Beni Mellal.
C’était le temps fort, le sommet brûlant de la fête des moissons chez les Zaïan. Les tambours avaient commencé dès l’aube, comme un battement de cœur..Dans la lumière naissante, les silhouettes se rassemblaient autour du terrain sacré.
Forcément, on pense à Delacroix, pour l’intensité du mouvement, la rudesse des visages, la densité des couleurs, et cette façon qu’ils avaient d’habiter l’espace avec une présence presque antique.
J’étais juché sur le toit d’un vieux camion bâché, appareil en main, la paupière crispée contre le viseur.
Et soudain, comme une nuée surgie de l’invisible, ils ont déboulé. Les cavaliers. Drapés de blanc, armés de longs fusils étincelants, les turbans battant comme des flammes.
Ils fonçaient droit sur moi, contre le vent, contre le monde, déchirant l’air d’un grondement sourd. Leurs montures, nerveuses et gonflées d’écume, martelaient le sol avec violence.
Une poussière âcre s’élevait, tournoyante, m’aveuglait, me brûlait la gorge. J’étais contraint de pivoter à demi, de soulever mon bras pour protéger l’objectif. Une demi-seconde, peut-être moins, pour saisir leur passage dans cette tempête ocre.
Le sable les avalait, les révélait, les effaçait aussitôt. Ils devenaient silhouettes de légende, ombres de guerriers surgis d’un autre âge.

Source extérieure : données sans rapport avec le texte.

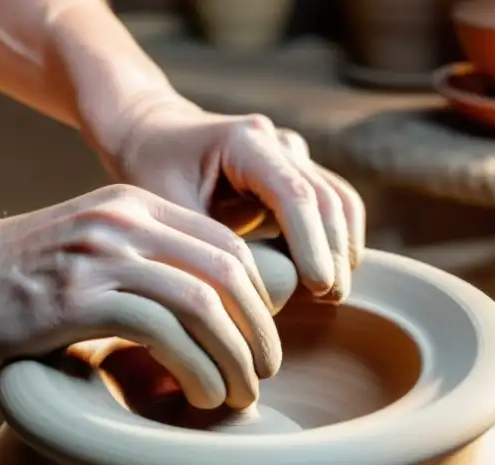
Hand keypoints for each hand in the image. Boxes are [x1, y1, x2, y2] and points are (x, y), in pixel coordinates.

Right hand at [0, 184, 282, 408]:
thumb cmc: (18, 282)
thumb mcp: (88, 251)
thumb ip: (140, 266)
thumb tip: (201, 316)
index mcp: (133, 205)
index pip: (224, 243)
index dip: (257, 294)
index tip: (262, 336)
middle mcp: (125, 220)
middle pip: (227, 270)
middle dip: (258, 328)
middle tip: (264, 371)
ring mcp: (103, 255)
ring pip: (203, 303)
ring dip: (235, 356)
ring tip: (240, 394)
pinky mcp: (81, 297)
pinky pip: (163, 332)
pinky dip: (196, 368)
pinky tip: (202, 394)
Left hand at [106, 94, 364, 300]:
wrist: (154, 135)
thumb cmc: (152, 170)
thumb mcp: (164, 208)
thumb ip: (202, 245)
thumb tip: (241, 297)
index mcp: (245, 142)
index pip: (295, 194)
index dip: (312, 243)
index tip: (318, 286)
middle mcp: (278, 142)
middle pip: (328, 198)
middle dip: (334, 251)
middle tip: (331, 299)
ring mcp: (293, 155)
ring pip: (339, 201)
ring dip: (343, 248)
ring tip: (332, 295)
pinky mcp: (298, 173)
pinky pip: (333, 206)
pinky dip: (336, 241)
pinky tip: (325, 279)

Autour, la foule — trois mille personnes au moins — hurlait, chantait, battait des mains, mais je ne l’entendais plus. Elle avait disparu. La poussière l’avait dissoute. Il ne restait que cette charge furieuse, cette cavalcade envoûtée. Les centaures, dans leur fulgurance, avaient chassé toute autre présence.
Ils étaient seuls dans mon rêve. Et peut-être dans le leur.